Serotonin syndrome is another that may cause hyperthermia and occurs when there is too much serotonin stimulating specific varieties of serotonin receptors. This can happen in response to high levels of common antidepressants in the body, like monoamine oxidase inhibitors (MAOIs) or selective serotonin reuptake inhibitors (SSRIs), cocaine, MDMA (ecstasy), or even some antibiotics. Like neuroleptic malignant syndrome, there are multiple symptoms other than hyperthermia that can occur (e.g., muscle rigidity, tremors, altered mental status, to name a few), and it can therefore be tricky for the physician to diagnose. However, clonus — involuntary muscle contractions — is the primary means of identifying serotonin syndrome.
Whatever the root of the drug-induced hyperthermia, doctors will generally employ the same series of treatments: rapid cooling, hydration through an IV drip, and removal of the drug from the system.
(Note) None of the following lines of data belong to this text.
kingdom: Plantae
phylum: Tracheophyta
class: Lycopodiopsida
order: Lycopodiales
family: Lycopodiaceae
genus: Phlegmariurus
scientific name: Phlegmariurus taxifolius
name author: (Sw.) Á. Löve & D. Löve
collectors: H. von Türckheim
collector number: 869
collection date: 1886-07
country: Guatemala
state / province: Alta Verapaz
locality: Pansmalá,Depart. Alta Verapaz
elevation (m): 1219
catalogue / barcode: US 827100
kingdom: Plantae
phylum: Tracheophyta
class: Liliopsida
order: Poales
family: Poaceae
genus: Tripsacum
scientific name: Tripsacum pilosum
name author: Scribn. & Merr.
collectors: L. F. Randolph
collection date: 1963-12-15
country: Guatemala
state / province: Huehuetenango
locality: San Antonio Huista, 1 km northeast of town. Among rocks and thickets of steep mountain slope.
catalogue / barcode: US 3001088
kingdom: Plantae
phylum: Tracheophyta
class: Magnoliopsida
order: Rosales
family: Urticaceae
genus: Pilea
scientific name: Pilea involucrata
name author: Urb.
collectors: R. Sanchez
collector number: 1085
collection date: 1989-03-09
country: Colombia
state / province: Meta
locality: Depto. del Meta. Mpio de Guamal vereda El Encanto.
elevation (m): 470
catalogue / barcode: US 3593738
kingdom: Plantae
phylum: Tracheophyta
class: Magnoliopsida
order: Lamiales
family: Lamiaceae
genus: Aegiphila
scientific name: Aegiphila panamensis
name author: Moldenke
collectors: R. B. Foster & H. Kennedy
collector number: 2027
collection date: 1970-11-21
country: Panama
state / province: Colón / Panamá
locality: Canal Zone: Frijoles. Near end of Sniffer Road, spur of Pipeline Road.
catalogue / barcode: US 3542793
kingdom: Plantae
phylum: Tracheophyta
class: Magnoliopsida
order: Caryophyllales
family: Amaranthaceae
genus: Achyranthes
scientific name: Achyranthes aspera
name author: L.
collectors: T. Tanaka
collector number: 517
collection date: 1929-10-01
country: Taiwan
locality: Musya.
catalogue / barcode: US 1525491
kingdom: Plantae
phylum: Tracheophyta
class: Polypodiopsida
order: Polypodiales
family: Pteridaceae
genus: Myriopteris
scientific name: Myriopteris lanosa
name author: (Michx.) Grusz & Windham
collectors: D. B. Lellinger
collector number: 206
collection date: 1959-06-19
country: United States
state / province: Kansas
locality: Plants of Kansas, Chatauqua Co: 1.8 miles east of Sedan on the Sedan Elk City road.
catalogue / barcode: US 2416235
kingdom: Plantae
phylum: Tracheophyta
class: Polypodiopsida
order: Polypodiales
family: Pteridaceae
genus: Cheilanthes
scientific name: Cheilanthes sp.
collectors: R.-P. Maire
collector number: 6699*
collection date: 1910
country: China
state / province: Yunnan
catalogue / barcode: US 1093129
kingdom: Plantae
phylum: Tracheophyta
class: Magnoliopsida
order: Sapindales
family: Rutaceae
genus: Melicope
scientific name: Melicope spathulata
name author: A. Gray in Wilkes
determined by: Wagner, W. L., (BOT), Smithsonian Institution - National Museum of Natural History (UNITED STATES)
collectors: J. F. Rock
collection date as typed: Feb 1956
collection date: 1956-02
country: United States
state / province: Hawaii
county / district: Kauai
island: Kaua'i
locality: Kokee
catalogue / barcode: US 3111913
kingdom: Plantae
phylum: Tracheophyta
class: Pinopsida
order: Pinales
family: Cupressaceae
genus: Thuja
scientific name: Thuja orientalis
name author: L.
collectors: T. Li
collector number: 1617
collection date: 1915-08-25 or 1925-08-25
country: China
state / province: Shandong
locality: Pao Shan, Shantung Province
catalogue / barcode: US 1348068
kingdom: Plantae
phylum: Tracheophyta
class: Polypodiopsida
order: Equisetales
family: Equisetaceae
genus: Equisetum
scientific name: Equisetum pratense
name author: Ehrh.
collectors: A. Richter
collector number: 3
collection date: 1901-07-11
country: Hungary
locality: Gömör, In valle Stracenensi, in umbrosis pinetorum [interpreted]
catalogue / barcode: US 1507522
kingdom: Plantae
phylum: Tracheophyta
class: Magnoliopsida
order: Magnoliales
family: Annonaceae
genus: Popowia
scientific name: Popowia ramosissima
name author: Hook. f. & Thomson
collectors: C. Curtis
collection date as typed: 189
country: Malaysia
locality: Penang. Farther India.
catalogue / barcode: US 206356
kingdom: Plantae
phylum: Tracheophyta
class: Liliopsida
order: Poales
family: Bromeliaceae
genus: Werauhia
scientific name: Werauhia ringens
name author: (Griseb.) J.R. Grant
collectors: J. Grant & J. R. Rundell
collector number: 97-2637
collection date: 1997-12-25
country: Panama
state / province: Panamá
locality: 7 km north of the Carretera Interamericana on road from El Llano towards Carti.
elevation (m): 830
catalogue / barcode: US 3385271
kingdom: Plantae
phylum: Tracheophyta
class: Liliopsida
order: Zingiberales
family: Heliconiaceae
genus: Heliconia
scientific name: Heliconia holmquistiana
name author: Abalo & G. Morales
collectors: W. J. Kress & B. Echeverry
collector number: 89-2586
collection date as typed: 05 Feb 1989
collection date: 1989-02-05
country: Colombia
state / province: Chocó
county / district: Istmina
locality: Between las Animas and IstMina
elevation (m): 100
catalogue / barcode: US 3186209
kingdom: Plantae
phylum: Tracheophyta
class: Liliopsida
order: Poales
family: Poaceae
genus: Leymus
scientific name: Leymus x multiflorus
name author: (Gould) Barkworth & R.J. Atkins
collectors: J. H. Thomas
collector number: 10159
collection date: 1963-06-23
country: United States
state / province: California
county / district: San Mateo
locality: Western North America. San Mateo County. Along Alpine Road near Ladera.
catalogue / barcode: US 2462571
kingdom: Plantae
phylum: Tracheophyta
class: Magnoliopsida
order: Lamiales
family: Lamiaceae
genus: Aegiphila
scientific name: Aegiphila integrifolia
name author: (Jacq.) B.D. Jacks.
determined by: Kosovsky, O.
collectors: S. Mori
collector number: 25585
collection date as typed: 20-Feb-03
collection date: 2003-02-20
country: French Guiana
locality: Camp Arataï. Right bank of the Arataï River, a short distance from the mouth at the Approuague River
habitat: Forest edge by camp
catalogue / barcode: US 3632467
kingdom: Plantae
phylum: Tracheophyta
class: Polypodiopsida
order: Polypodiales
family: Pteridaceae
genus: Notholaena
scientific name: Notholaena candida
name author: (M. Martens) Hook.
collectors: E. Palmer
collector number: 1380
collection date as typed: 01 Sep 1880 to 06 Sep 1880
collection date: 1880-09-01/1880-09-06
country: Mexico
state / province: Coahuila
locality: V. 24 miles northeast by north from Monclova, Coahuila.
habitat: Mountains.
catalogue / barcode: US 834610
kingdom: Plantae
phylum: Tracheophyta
It may be necessary to sedate the patient in these cases, because muscle rigidity and general agitation can prevent effective cooling of the body temperature.
Clearly patients who have been exposed to toxic compounds can show a variety of symptoms, depending on the type of drug involved and the amount of drug taken in. There are some antidotes that exist for certain drugs, but doctors always begin by adhering to some of the basic treatment principles described in this article. Often doctors will consult with their local Poison Control Centers, in order to make absolutely sure that they are treating the patient in the most effective way possible.